Youth Need More Say in Decisions on Climate, Technology to Change Course Where Adults Have Failed, Secretary-General Tells Lahore University of Management Sciences
Following are UN Secretary-General António Guterres’ remarks at Lahore University of Management Sciences, in Lahore, Pakistan, today:
It is for me an enormous pleasure to be with all of you today, especially in a moment in which we are celebrating the seventy-fifth anniversary of the United Nations, and we hope to transform the seventy-fifth anniversary in a mutation in the way the United Nations relates with you.
Most political leaders and international organizations have in my opinion four stages in their relations with young people all over the world.
The first stage, hopefully buried in the past, was the stage of indifference. Politicians, leaders, who think of young people — politics is not a matter for them, they need to learn, they need to study and if their opinions do not really matter; one day they will be adults, then at that moment, they will have to participate in the political and economic life of the country. For the moment, their role is to learn from us what they should do in the future.
To this stage of indifference, to this era of indifference, follows an era in which politicians started to feel that they were having some problems with young people. And so probably they should pay some attention, and we entered into the age of propaganda, which was politicians started to talk to young people and to tell young people things, trying to convince them to support them, or to convince them to be integrated in their political movements in different ways, but not really giving them a chance to express their own opinions or to have any kind of influence.

====

» Directive
Carry on the Lahore University speech about young people, starting right after its last sentence. The rows that come next have no connection to the speech above.

====

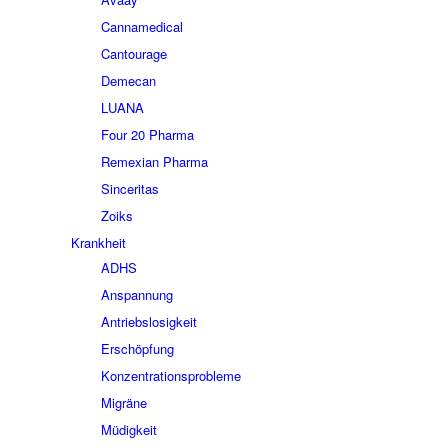
Cannamedical
Cantourage
Demecan
LUANA
Four 20 Pharma
Remexian Pharma
Sinceritas
Zoiks
Krankheit
ADHS
Anspannung
Antriebslosigkeit
Erschöpfung
Konzentrationsprobleme
Migräne
Müdigkeit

====

» Response to the exercise
And then, after this age of propaganda, we entered into an age of attention. Politicians, political leaders start to understand that it was not enough to talk to young people. It became necessary to listen to young people. And so, all of a sudden, in political systems, in international organizations, we start to have a number of occasions, a number of situations, a number of mechanisms, a number of instruments in which young people could have a voice, young people could express their feelings, their ideas, their opinions. But that had not much influence in how things were decided; that had not much influence in how policies were established, or in how international organizations would put their strategies into practice. And what we want with the seventy-fifth anniversary is to move into the age of participation, which means not only to listen to young people, but to make young peoples’ voice and participation count in ways decisions are made, in which strategies are established, policies are defined and actions are implemented.
And this is, in my opinion, absolutely essential. It is absolutely essential. Because in my youth, a philosopher that had a very important influence in the shaping of my political thinking was the German philosopher [Jurgen] Habermas. Habermas made many contributions. But one of them was to say that one of the basic, essential phases of a modern democracy is the permanent interflow of communication between the political society and the civil society, and the fact that that interflow of communication has an influence in the way political decisions are made, which means it’s not just that they communicate, it is the fact that the civil society has an influence in the way the political society takes decisions. And this is what we want. We want to establish within the United Nations, not only a dialogue in the anniversary, but mechanisms of institutional dialogue and institutional participation, allowing [youth] to have an influence in the way the United Nations shapes its interventions, its decisions and its strategies.
Now, we live in an era in which, when I talk to young people all over the world, there are two things that are constant and correspond to two perceptions that are not necessarily clear in more adult audiences. One is that people generally believe that we live better today than we lived 50 years ago. And people generally believe that we will live in 50 years’ time better than what we live today. There is a sense of optimism in young people all over the world and this is, I think, an extremely important basis to build the future.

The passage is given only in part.